Why am I open and transparent? Because after 25 years in this business, a significant portion of my work is from referrals from people I have helped in the past, and if I was just in it for the money I would not have thousands of people willing to refer friends and family to me for help.
As always, research your options, crunch the numbers, and make an informed decision.
To help, here are some more reasons why a proposal might be preferable to many over bankruptcy.
10 more reasons why a consumer proposal is better than a bankruptcy.
- Your payment is fixed, even it your income increases. If you expect your income to increase, or if you simply want the certainty of knowing what your payment will be each month, a proposal may be the solution for you.
- Less “homework” is required. Unlike a bankruptcy where you are required to submit proof of your income (paystubs and budgets) each month to calculate potential surplus income, in a consumer proposal there are no monthly reports required. You will meet with your administrator to work out a plan, and once it’s approved, that’s it! You simply make your payments each month until your plan is completed.
- It may or may not be better for your credit rating. A consumer proposal is an R7 (not great) but a bankruptcy is an R9 (even worse). If this is your second bankruptcy, a proposal will come off your report sooner.
- It gives the exact same legal protection against collection agents, wage garnishments, phone calls etc.
- Employment is usually unaffected (in a bankruptcy you cannot be bondable which some employers require and certain professionals cannot go bankrupt)
- Retain control of all of your assets that you might lose in a bankruptcy (your car, house, RESP’s etc)
- You don’t lose your tax refund (in a bankruptcy you lose any tax refunds due to you up to the year of bankruptcy)
- Can be paid off early. While your total payments are fixed, you can make extra or early payments without penalty.

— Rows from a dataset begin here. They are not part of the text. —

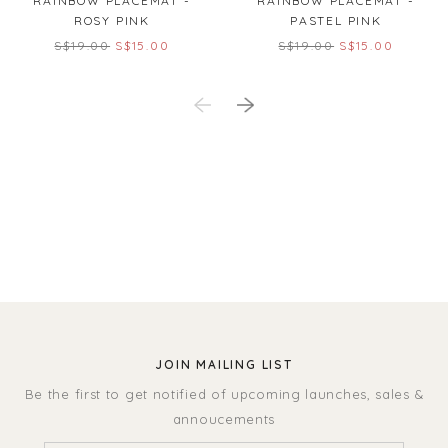
RAINBOW PLACEMAT -
RAINBOW PLACEMAT -
ROSY PINK
PASTEL PINK
S$19.00
S$15.00
S$19.00
S$15.00
JOIN MAILING LIST
Be the first to get notified of upcoming launches, sales &
annoucements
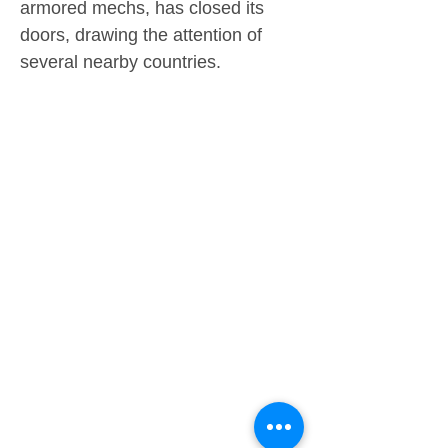
armored mechs, has closed its
doors, drawing the attention of
several nearby countries.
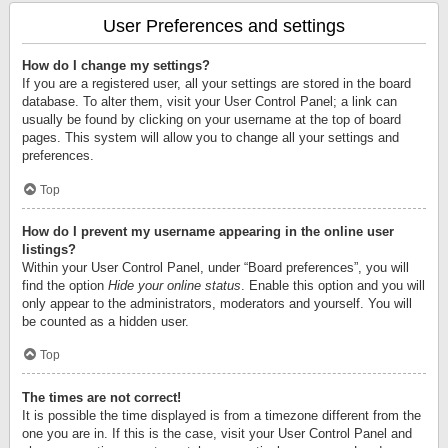
User Preferences and settings
How do I change my settings?
If you are a registered user, all your settings are stored in the board
database. To alter them, visit your User Control Panel; a link can
usually be found by clicking on your username at the top of board
pages. This system will allow you to change all your settings and
preferences.
Top
How do I prevent my username appearing in the online user
listings?
Within your User Control Panel, under “Board preferences”, you will
find the option
Hide your online status
. Enable this option and you will
only appear to the administrators, moderators and yourself. You will
be counted as a hidden user.
Top
The times are not correct!
It is possible the time displayed is from a timezone different from the
one you are in. If this is the case, visit your User Control Panel and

- Bankruptcy is not open-ended, meaning if your bankruptcy is 21 months, you are in the legal state of bankruptcy regardless how soon you make your payments
- Creditors can’t change their mind once a proposal is accepted. If a creditor objects to your bankruptcy ending (your discharge), you are required to attend a court hearing. Since a proposal is approved by the creditors at the start of the process, there is no court hearing.